We did make it to our restaurant booking, just. Caught a taxi from the airport to make up a bit of time. A jolly good thing too, because it turns out that Fagn is fully worth it’s Michelin-adjacent bistro status. We had the five-course mystery course with wine (and beer, as it turned out) pairing and left very well satisfied. Didn’t take a single photo.
That did leave us with just the single day to look around, and that turned out to be enough to get a pretty nice feel for the waterfront (where the hotel is), and the city center (where the Christmas market is) anyway. The ferris wheel was extremely large and fancy, but there was a significant queue, so we didn’t go up in it. Everyone seemed to be having a lovely time, especially the kiddies who had succeeded in pestering their parents into buying one of the baloons-on-a-stick-with-blinky-lights that were being sold by several vendors. One stall was selling corn-dogs and claiming that they were a Korean snack food. Now that I’ve looked them up on the internet I see that this might indeed be true: there is a variety claimed by Koreans that is distinct from the American version. It doesn’t involve corn…

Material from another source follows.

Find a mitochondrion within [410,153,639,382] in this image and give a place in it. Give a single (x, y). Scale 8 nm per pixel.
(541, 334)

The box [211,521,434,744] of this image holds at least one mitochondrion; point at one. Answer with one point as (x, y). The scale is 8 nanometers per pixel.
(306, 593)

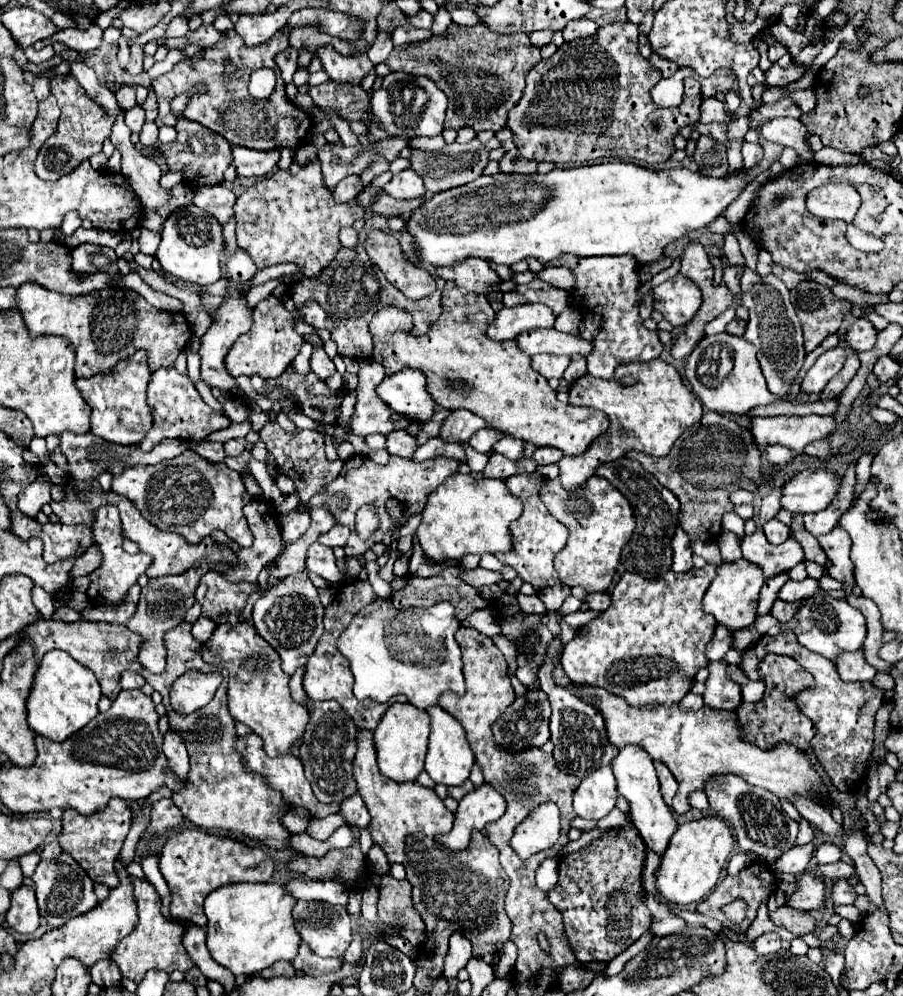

We stopped for a rest as the sun set (you know, at half-past three in the afternoon, as it does) in a nice bar and had a couple of lovely pale ales (one the Kronnenberg 1664 that I saw first, the second the much better “tap-2” local variety who’s name I now forget). After that we got up the strength to do a bit more wandering down to the other waterfront and its stilt-warehouse buildings and then back to the bistro that we’d picked out for dinner.
Back to the hotel to crash, then up at six(-ish) to pack, have breakfast and then catch a taxi back to the airport to get to Helsinki. All of which went pleasantly smoothly. Even the two and a half hour lay-over in Sweden’s Arlanda airport wasn’t too bad, because we had one of the nicest burgers and beer for lunch. So that was lucky.